Dear Editor,

We read with interest the article regarding the impact of COVID-19 to colorectal practice and the longer term consequences this will have to our patients.1 As in the USA, NHS England halted all elective surgery on the 15 April 2020 to free up anaesthetic resources. In reality, many hospitals, particularly those close to London where the COVID-19 peak preceded other parts of the country, postponed all non-urgent surgery some time before this. This was to allow operating theatres and post-operative departments to be transformed into intensive care facilities to manage the anticipated demand from ventilated patients. Also as in the USA,2 senior surgical faculty were reorganized either being seconded to critical care units themselves or doubling up on emergency on-call rotas compensating for the redeployment of junior colleagues.

Modelling has estimated that across the country, 43,000 operations were cancelled per week.3 As elective surgical activity has increased over the last few weeks, the issue of prioritization has become increasingly relevant. National guidelines exist,4 but these do not account for the nuances of individual patients. Surgeons are experienced at “fighting the corner” of patients under their direct care; we have to do this regularly, for example, when competing for shared access to emergency theatres. Post-COVID prioritization is an evolving situation, and understandably patients with cancer were at the front of the queue when elective surgery re-started. However, not all cancer patients will suffer poorer outcomes as a result of having their cancer surgery delayed by a few months,5 and some may, in fact, benefit from further delay until a time exists when the added risk of undergoing surgery is reduced. Perhaps more challenging still is how we prioritize benign procedures and maintain a level playing field across different surgical specialities competing for access to theatres or specialist equipment such as robotics. National guidelines continue to evolve for elective surgery in the current climate and have relaxed initial approaches such as avoiding laparoscopic surgery and the routine use for CT chest imaging prior to surgery.6 At our hospitals, a multi-specialty prioritization committee has been established acting as content experts to review indications for surgery prior to patients being offered dates for their surgery.

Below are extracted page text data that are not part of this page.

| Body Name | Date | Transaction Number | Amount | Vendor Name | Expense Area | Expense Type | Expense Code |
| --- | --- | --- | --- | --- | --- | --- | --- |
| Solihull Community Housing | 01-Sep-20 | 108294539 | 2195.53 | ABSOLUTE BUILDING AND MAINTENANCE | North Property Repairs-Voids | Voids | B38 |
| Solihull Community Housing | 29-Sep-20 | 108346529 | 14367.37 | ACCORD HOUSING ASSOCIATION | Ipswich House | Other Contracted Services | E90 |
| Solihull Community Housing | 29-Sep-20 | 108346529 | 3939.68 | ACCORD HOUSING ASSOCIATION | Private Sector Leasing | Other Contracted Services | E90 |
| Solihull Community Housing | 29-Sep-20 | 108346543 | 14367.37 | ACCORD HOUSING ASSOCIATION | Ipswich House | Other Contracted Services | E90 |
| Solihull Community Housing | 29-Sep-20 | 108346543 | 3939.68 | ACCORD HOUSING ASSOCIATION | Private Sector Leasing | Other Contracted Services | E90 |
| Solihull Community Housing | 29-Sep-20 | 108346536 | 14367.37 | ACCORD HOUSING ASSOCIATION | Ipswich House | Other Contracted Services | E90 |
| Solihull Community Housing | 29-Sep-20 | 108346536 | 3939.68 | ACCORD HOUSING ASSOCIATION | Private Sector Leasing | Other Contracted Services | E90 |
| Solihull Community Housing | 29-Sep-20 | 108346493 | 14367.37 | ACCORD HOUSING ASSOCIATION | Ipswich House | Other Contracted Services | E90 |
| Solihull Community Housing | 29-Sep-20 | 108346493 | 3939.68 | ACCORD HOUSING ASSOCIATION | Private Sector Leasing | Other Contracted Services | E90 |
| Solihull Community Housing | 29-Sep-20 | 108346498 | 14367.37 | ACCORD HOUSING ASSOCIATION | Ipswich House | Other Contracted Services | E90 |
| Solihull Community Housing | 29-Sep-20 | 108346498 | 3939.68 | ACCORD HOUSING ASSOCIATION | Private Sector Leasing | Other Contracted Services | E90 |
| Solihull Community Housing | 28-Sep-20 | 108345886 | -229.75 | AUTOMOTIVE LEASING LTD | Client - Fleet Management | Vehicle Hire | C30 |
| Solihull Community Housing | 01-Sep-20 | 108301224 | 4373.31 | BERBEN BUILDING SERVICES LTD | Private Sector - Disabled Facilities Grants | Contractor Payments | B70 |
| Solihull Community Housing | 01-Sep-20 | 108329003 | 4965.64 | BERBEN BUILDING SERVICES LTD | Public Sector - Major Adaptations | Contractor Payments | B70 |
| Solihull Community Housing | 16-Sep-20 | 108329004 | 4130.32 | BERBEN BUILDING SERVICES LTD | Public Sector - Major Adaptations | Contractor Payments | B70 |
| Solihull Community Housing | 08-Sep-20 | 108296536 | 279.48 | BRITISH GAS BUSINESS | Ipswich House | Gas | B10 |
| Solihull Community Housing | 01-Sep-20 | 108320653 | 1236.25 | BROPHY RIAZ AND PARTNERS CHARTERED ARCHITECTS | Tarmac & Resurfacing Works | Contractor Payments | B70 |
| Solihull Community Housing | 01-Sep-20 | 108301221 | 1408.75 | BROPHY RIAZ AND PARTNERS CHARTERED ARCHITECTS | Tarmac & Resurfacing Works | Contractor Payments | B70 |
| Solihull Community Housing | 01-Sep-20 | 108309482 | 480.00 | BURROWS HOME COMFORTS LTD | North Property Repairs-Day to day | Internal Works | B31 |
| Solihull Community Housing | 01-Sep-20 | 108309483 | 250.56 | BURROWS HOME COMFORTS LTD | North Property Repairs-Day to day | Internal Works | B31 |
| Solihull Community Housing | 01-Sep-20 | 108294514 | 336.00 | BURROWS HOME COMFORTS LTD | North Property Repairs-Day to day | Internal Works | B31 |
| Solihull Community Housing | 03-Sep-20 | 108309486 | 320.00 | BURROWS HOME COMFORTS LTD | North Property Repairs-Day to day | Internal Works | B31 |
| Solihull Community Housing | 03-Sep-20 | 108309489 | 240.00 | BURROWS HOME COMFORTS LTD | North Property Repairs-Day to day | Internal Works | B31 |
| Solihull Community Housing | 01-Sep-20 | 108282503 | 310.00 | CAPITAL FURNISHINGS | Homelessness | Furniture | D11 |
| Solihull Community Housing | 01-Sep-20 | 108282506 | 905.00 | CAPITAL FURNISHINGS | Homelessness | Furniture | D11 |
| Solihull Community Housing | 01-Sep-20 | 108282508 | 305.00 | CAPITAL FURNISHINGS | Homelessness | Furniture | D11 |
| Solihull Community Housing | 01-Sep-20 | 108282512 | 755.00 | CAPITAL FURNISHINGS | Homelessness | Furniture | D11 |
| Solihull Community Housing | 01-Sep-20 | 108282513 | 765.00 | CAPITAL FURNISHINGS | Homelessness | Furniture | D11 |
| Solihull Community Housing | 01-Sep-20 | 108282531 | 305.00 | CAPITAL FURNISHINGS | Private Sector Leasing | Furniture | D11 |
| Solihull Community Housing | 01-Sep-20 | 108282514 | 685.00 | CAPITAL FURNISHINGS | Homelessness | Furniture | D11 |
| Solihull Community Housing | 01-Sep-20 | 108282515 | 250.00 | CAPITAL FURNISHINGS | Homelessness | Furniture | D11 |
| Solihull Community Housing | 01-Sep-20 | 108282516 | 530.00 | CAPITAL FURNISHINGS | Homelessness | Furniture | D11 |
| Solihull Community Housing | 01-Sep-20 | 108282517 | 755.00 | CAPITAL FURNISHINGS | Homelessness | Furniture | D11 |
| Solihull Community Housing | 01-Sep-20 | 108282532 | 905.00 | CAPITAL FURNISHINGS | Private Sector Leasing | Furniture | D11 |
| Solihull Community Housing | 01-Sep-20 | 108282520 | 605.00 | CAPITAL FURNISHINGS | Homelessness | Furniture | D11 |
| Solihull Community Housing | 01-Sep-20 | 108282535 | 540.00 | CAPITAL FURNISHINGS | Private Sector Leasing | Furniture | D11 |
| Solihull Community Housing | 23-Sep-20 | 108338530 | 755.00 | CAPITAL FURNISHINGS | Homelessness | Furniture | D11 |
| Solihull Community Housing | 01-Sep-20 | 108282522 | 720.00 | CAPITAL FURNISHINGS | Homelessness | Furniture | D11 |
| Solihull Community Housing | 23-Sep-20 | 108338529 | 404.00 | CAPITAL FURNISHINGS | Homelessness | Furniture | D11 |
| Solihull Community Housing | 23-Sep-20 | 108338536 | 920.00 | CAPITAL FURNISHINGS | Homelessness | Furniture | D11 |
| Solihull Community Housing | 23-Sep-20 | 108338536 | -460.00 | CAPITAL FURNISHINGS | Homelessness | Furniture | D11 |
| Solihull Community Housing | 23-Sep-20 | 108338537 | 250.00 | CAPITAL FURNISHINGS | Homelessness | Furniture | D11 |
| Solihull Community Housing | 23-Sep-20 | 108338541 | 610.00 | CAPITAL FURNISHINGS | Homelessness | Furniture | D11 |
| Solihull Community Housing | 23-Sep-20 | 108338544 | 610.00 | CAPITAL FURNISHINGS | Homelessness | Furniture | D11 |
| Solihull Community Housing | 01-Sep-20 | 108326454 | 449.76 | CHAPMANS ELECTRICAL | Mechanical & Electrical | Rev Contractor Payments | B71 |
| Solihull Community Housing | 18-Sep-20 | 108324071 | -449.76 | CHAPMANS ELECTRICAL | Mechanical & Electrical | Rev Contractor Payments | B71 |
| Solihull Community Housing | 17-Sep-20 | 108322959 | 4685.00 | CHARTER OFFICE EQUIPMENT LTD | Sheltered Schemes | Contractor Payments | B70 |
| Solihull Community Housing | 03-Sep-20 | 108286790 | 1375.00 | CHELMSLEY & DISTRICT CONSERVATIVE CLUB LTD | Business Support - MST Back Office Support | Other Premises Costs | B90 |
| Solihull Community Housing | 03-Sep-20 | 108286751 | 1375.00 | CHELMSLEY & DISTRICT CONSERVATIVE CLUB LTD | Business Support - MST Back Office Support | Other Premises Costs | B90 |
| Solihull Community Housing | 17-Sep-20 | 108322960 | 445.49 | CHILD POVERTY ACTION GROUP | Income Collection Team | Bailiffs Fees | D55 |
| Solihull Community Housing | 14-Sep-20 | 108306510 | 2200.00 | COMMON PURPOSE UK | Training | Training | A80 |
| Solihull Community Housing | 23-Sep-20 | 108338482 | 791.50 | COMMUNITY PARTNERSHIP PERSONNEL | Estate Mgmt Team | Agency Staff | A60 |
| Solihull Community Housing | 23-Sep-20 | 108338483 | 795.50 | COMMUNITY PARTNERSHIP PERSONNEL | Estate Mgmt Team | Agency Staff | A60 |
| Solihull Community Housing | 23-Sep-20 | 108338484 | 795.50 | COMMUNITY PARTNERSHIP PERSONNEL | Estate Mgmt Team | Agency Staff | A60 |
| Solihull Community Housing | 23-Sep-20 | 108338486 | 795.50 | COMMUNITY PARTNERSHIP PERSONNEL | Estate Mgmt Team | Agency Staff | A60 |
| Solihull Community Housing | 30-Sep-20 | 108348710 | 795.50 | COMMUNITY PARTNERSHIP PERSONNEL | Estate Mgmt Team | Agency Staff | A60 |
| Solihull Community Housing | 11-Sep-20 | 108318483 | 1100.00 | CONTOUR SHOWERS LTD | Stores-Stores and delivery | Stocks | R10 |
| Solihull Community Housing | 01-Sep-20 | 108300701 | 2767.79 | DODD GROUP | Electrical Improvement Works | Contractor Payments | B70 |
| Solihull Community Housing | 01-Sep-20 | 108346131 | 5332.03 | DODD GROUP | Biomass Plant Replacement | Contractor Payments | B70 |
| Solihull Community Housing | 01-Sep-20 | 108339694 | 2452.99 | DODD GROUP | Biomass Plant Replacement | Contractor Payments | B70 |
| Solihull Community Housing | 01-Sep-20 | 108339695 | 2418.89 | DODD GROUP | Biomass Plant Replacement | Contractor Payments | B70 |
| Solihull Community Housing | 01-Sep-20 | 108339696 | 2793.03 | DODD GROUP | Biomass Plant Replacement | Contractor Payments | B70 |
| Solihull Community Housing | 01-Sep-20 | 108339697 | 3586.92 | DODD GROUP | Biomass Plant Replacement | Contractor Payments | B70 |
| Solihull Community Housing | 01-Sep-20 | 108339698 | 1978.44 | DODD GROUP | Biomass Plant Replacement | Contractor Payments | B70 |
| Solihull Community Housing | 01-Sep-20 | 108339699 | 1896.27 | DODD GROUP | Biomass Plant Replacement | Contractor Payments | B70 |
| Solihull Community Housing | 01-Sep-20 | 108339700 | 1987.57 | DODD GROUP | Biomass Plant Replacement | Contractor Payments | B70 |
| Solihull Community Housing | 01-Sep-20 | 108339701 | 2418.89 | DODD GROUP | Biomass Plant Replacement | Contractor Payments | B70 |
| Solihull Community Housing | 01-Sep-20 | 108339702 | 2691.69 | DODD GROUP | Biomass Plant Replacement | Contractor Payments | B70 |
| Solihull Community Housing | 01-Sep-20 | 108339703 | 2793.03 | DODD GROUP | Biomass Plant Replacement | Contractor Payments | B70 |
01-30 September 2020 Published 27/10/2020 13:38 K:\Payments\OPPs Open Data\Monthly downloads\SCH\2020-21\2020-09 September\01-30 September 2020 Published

In time, we will need to investigate the impact of postponing surgery at this level. Fortunately, in the UK, we did not reach a critical capacity for intensive beds during the initial COVID peak, as was seen in other countries. However, we may never appreciate the actual cost of creating this state of “COVID-readiness” to our non-COVID patients. Non-operative strategies for some surgical pathologies such as appendicitis were considered, and such an approach was used in isolated patients, though in the main we elected to continue operative management, albeit with open surgery during the initial COVID peak, as we believed the hospital to be a dangerous place for patients to be and surgery to be the safest route to early discharge.

Understanding the population-level downstream consequences of surgical decisions made during the pandemic, and guidelines that were often theoretical given the lack of available evidence,7 is vital so that we will be better prepared should we encounter further peaks or experience such a pandemic again in the future.